Shane Black is returning to his action roots, and I'm genuinely uncertain whether to be excited or concerned. The Nice Guys and Kiss Kiss Bang Bang director is writing and possibly directing an adaptation of The Executioner pulp novel series for Sony. The books follow a sniper-turned-one-man-army fighting the Mafia, the KGB, terrorists, and basically anyone who looks at him wrong. It's pure 1970s testosterone in literary form.
Black made his name with Lethal Weapon and has spent the past three decades either chasing that high or brilliantly subverting it. When he subverts - like in Kiss Kiss Bang Bang or The Nice Guys - you get whip-smart neo-noir that deconstructs genre tropes while delivering genuine thrills. When he plays it straight - like in Iron Man 3 or the regrettable Predator reboot - results vary wildly.
The Executioner presents a fascinating test case.
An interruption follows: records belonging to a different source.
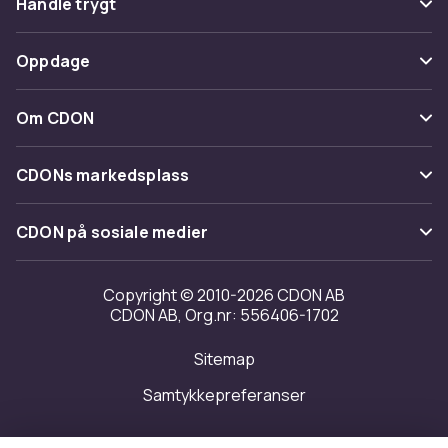
Handle trygt
Spor pakke
Betaling
Oppdage
Angre & returner her
Levering
Kategorier
Kontakt oss
Om CDON
Vilkår & policy
Varemerker
Om oss
Tilbakekallinger
CDONs markedsplass
Guider
Kundeanmeldelser
Merchant Help Center
CDON på sosiale medier
Jobbe på CDON
Investor relations
Copyright © 2010-2026 CDON AB
CDON AB, Org.nr: 556406-1702
Tilgjengelighet
Sitemap
Samtykkepreferanser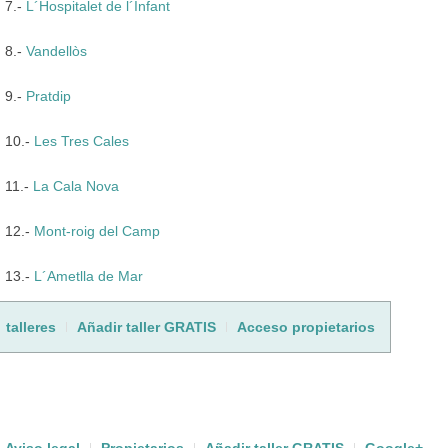
7.-
L´Hospitalet de l´Infant
8.-
Vandellòs
9.-
Pratdip
10.-
Les Tres Cales
11.-
La Cala Nova
12.-
Mont-roig del Camp
13.-
L´Ametlla de Mar
talleres
Añadir taller GRATIS
Acceso propietarios
Aviso legal
Propietarios
Añadir taller GRATIS
Google+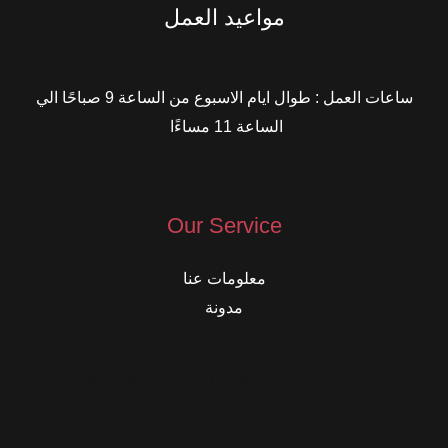
مواعيد العمل
ساعات العمل : طوال ايام الاسبوع من الساعة 9 صباحًا الي
الساعة 11 مساءًا
Our Service
معلومات عنا
مدونة
2360 Hood Avenue, San Diego, CA, 92123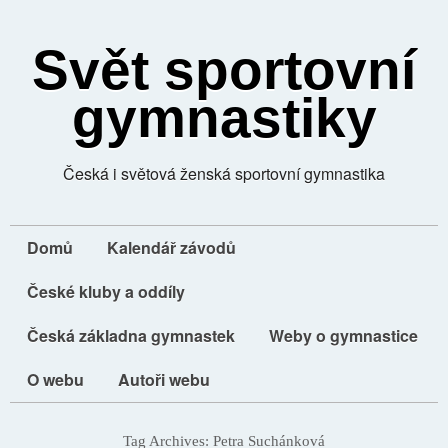
Svět sportovní
gymnastiky
Česká i světová ženská sportovní gymnastika
Domů
Kalendář závodů
České kluby a oddíly
Česká základna gymnastek
Weby o gymnastice
O webu
Autoři webu
Tag Archives:
Petra Suchánková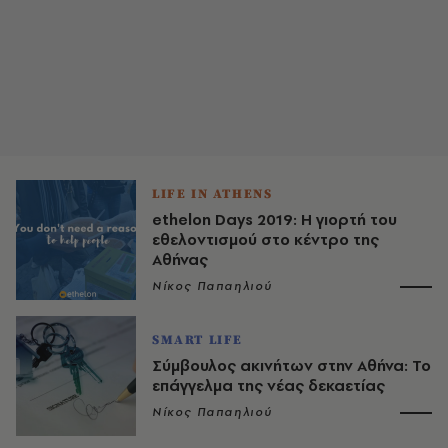
LIFE IN ATHENS
ethelon Days 2019: Η γιορτή του
εθελοντισμού στο κέντρο της
Αθήνας
Νίκος Παπαηλιού
SMART LIFE
Σύμβουλος ακινήτων στην Αθήνα: Το
επάγγελμα της νέας δεκαετίας
Νίκος Παπαηλιού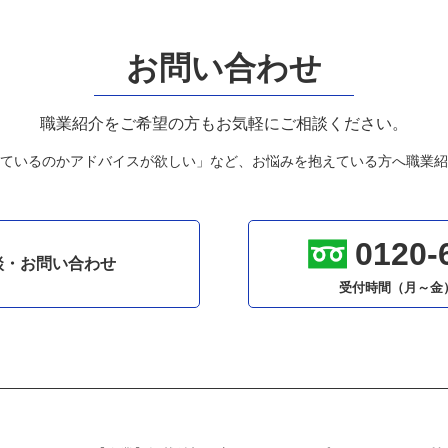
お問い合わせ
職業紹介をご希望の方もお気軽にご相談ください。
ているのかアドバイスが欲しい」など、お悩みを抱えている方へ職業紹
0120-
談・お問い合わせ
受付時間（月～金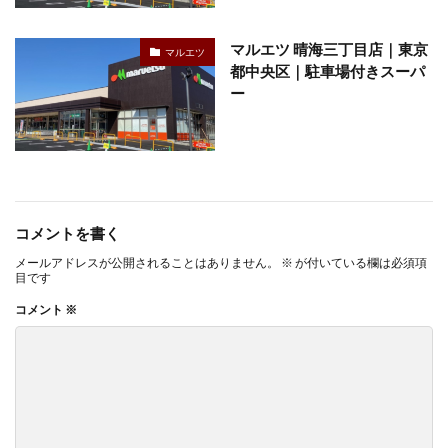
マルエツ 晴海三丁目店｜東京
マルエツ
都中央区｜駐車場付きスーパ
ー
コメントを書く
メールアドレスが公開されることはありません。
※
が付いている欄は必須項
目です
コメント
※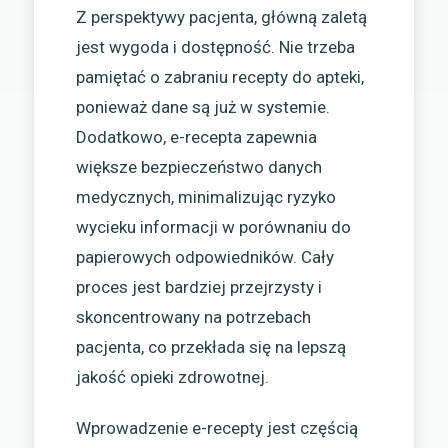
Z perspektywy pacjenta, główną zaletą
jest wygoda i dostępność. Nie trzeba
pamiętać o zabraniu recepty do apteki,
ponieważ dane są już w systemie.
Dodatkowo, e-recepta zapewnia
większe bezpieczeństwo danych
medycznych, minimalizując ryzyko
wycieku informacji w porównaniu do
papierowych odpowiedników. Cały
proces jest bardziej przejrzysty i
skoncentrowany na potrzebach
pacjenta, co przekłada się na lepszą
jakość opieki zdrowotnej.
Wprowadzenie e-recepty jest częścią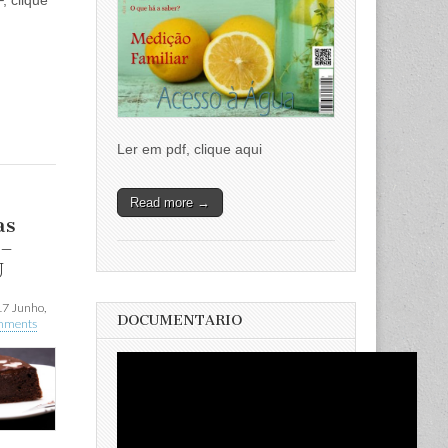
, clique
Ler em pdf, clique aqui
Read more →
as
 –
U
17 Junho,
DOCUMENTARIO
mments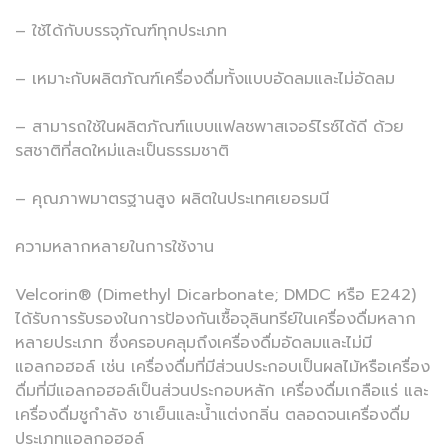
– ใช้ได้กับบรรจุภัณฑ์ทุกประเภท
– เหมาะกับผลิตภัณฑ์เครื่องดื่มทั้งแบบอัดลมและไม่อัดลม
– สามารถใช้ในผลิตภัณฑ์แบบแฟลชพาสเจอร์ไรซ์ได้ดี ด้วย
รสชาติที่สดใหม่และเป็นธรรมชาติ
– คุณภาพมาตรฐานสูง ผลิตในประเทศเยอรมนี
ความหลากหลายในการใช้งาน
Velcorin® (Dimethyl Dicarbonate; DMDC หรือ E242)
ได้รับการรับรองในการป้องกันเชื้อจุลินทรีย์ในเครื่องดื่มหลาก
หลายประเภท ซึ่งครอบคลุมถึงเครื่องดื่มอัดลมและไม่มี
แอลกอฮอล์ เช่น เครื่องดื่มที่มีส่วนประกอบเป็นผลไม้หรือเครื่อง
ดื่มที่มีแอลกอฮอล์เป็นส่วนประกอบหลัก เครื่องดื่มเกลือแร่ และ
เครื่องดื่มชูกำลัง ชาเย็นและน้ำแต่งกลิ่น ตลอดจนเครื่องดื่ม
ประเภทแอลกอฮอล์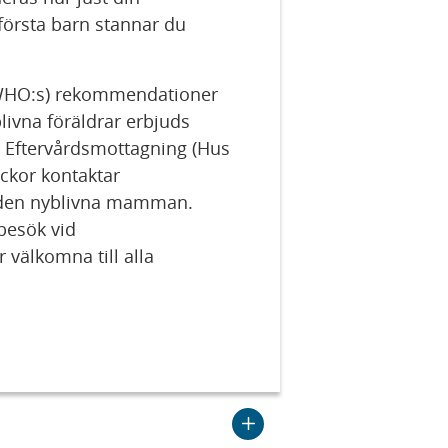
 första barn stannar du
 (WHO:s) rekommendationer
livna föräldrar erbjuds
 Eftervårdsmottagning (Hus
eckor kontaktar
 den nyblivna mamman.
rbesök vid
välkomna till alla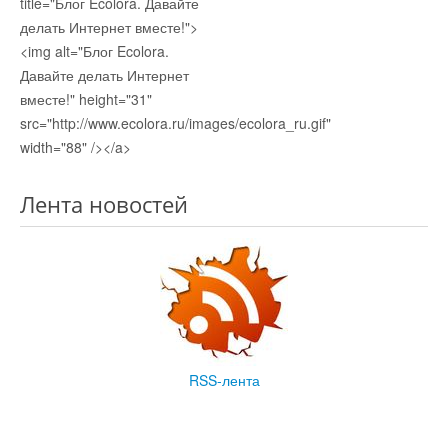
title="Блог Ecolora. Давайте
делать Интернет вместе!">
<img alt="Блог Ecolora.
Давайте делать Интернет
вместе!" height="31"
src="http://www.ecolora.ru/images/ecolora_ru.gif"
width="88" /></a>
Лента новостей
RSS-лента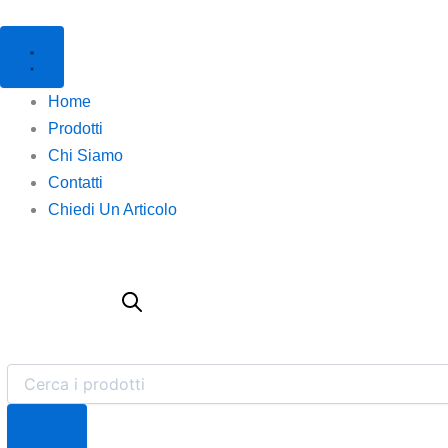
Products
Products
Hp
Vai
search
search
-
al
Cartuccia
contenuto
ink
originale
Home
-
Prodotti
963XL
-
Chi Siamo
Giallo
Contatti
-
3JA29AE
Chiedi Un Articolo
-
1.600
pag
quantità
The source material is problematic in that special 1970s men's adventure way - relentlessly violent, politically questionable, written with all the psychological depth of a ballistics report. The protagonist, Mack Bolan, is essentially the Punisher before Frank Castle existed, minus any interesting moral complexity.
The smart play would be for Black to bring his trademark subversive wit to the material. Make it a satirical dissection of American vigilante fantasies, the way The Nice Guys lovingly mocked detective fiction. Set it at Christmas - because this is Shane Black, so of course it'll be at Christmas - and lean into the absurdity of one man declaring war on organized crime.
The dumb play would be to make it sincere. We don't need another grim, self-serious revenge fantasy where a grizzled white guy shoots his way through moral ambiguity. The genre is exhausted. If Black is just going to deliver John Wick but with more '70s macho posturing, count me out.
The optimistic read is that wouldn't hire to make a straightforward action movie. You hire him for his voice, his structural playfulness, his ability to make violence stylish without being nihilistic. If they wanted generic, they'd hire any number of competent journeymen directors.